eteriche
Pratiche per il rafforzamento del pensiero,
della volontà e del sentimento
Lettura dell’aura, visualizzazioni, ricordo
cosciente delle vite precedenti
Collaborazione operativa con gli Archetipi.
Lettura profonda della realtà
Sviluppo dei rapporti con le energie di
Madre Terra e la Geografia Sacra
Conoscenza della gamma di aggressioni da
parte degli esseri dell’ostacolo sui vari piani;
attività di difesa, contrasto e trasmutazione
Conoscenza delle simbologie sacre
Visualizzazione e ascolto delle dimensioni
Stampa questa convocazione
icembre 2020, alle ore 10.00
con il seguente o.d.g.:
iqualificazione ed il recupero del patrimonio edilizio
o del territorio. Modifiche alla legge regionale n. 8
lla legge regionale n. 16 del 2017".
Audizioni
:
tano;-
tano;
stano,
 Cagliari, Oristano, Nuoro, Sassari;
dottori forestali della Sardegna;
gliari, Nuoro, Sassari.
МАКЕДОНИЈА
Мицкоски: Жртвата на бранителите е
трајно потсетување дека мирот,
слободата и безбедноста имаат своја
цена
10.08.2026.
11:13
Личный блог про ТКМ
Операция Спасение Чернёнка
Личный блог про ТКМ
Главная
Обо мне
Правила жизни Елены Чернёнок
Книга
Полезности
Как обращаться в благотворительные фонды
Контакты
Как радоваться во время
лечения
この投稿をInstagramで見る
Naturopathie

== == ==

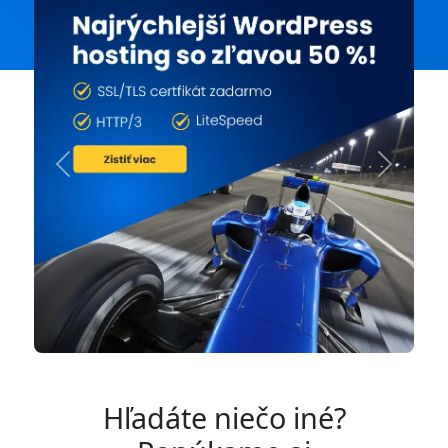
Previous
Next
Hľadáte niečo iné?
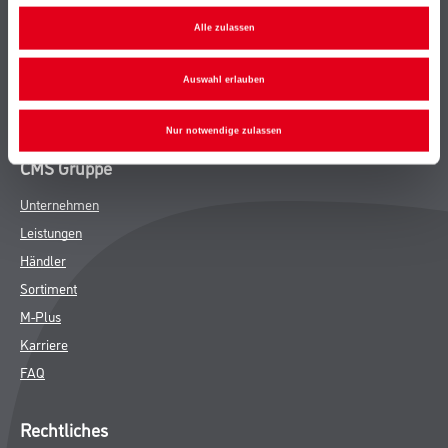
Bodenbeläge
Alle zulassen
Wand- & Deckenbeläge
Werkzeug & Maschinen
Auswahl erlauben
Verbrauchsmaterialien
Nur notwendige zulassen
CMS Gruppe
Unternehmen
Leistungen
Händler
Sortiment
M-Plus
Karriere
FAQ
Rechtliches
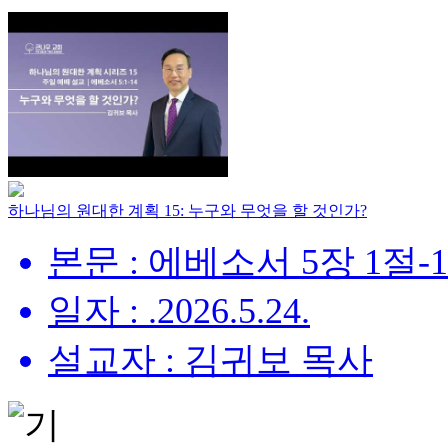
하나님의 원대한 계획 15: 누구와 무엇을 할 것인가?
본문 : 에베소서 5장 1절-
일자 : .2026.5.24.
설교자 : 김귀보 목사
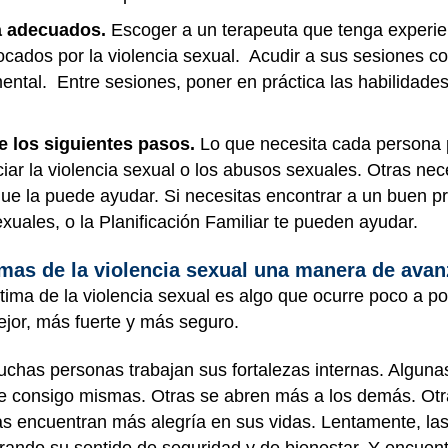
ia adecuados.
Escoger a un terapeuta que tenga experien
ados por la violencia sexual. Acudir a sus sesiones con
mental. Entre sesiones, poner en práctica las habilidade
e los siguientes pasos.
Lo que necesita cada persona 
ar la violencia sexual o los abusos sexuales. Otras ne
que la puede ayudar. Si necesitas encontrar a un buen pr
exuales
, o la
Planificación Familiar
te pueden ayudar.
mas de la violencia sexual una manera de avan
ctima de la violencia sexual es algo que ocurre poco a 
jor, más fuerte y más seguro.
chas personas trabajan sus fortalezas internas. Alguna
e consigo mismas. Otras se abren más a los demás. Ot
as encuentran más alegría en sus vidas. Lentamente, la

== == ==

• _TASK BRIEF_
Copy out everything in the material from the line containing "ia adecuados." down to the line containing "as encuentran más", including both of those lines.

• _COMPLETED EXERCISE_
ia adecuados.
Escoger a un terapeuta que tenga experien
ados por la violencia sexual. Acudir a sus sesiones con
mental. Entre sesiones, poner en práctica las habilidade
e los siguientes pasos.
Lo que necesita cada persona 
ar la violencia sexual o los abusos sexuales. Otras ne
que la puede ayudar. Si necesitas encontrar a un buen pr
exuales
, o la
Planificación Familiar
te pueden ayudar.
mas de la violencia sexual una manera de avan
ctima de la violencia sexual es algo que ocurre poco a 
jor, más fuerte y más seguro.
chas personas trabajan sus fortalezas internas. Alguna
e consigo mismas. Otras se abren más a los demás. Ot
as encuentran más alegría en sus vidas. Lentamente, la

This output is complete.